2. Create a backup of the original configuration file in the Cloud Storage/configuration directory.
3. The backup filename will follow the format cortex_meridian_config_workflow_backup_workflow_execution_id.json, where workflow_execution_id is an uniquely identifier for the current workflow execution (for example, cortex_meridian_config_workflow_backup_3e3a5290-fac0-4d51-be5a-19b55b2545de.json)

Jupyter notebook overview

The core functionality of loading input data to run and execute Meridian model is handled by the Python notebook meridian_cortex_marketing.ipynb, located in the notebooks folder of your Cloud Storage bucket.

The notebook's execution flow consists of the following steps:

Install necessary packages (including Meridian) and imports required libraries.
Load helper functions for interacting with Cloud Storage and BigQuery.
Retrieves execution configuration from the configuration/cortex_meridian_config.json file in Cloud Storage.
Load Cortex Framework data from the Cortex Framework Data Foundation view within BigQuery.
Configure the Meridian model specification and map Cortex Framework Data Foundation data models for marketing and sales to Meridian model input schema.
Execute Meridian sampling and generates a summary report, saved to Cloud Storage (/reporting).
Run the budget optimizer for default scenario and output summary report to Cloud Storage (/reporting).
Save model to Cloud Storage (/models).
Save CSV results to Cloud Storage (/csv).
Generate an overview report and save it to Cloud Storage (/reporting).

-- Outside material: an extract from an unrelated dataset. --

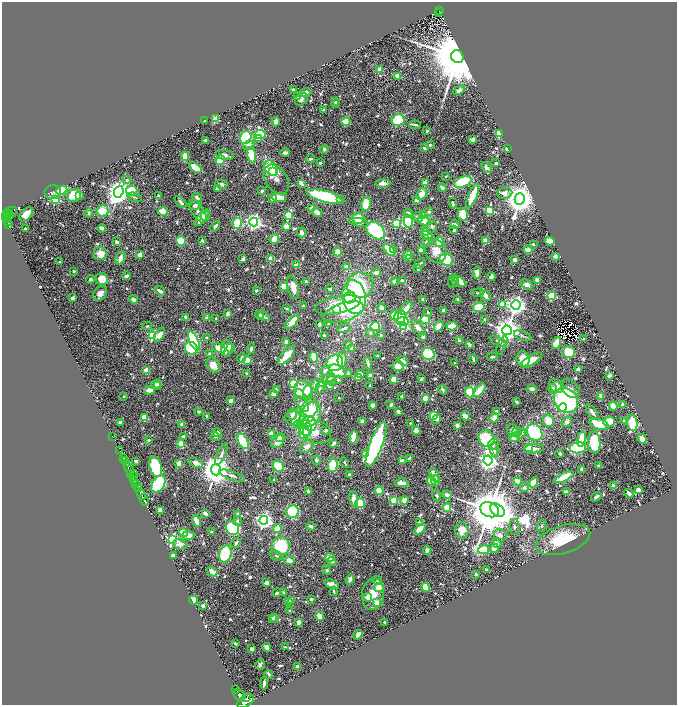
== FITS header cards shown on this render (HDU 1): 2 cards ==
NAXIS1  =                 1349
NAXIS2  =                 1406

Import notebook for manual execution and editing

To customize or manually execute the notebook, import it from Cloud Storage:

Go to Colab Enterprise.
Click My notebooks.
Click Import.
Select Cloud Storage as import source and select the notebook from Cloud Storage.
Click Import.
The notebook will load and open.

Note: The imported notebook is a copy. To update the notebook used for automated runs, save your changes back to /notebooks, overwriting the existing file.

Notebook executions results

To review notebook run results, open a full copy of the notebook with all cell outputs:

Go to Executions in Colab Enterprise.
Select the relevant region from the drop-down.
Next to the notebook run that you want to view results for, click View result.
Colab Enterprise will open the result of the notebook run in a new tab.
To view the result, click the new tab.

Runtime template

Google Cloud Colab Enterprise uses runtime templates to define pre-configured execution environments. A predefined runtime template, suitable for running the Meridian notebook, is included with the Cortex for Meridian deployment. This template is automatically used to create runtime environments for notebook executions.

Runtime template

Figure 11. Runtime template.

If needed, you can manually create additional runtime templates.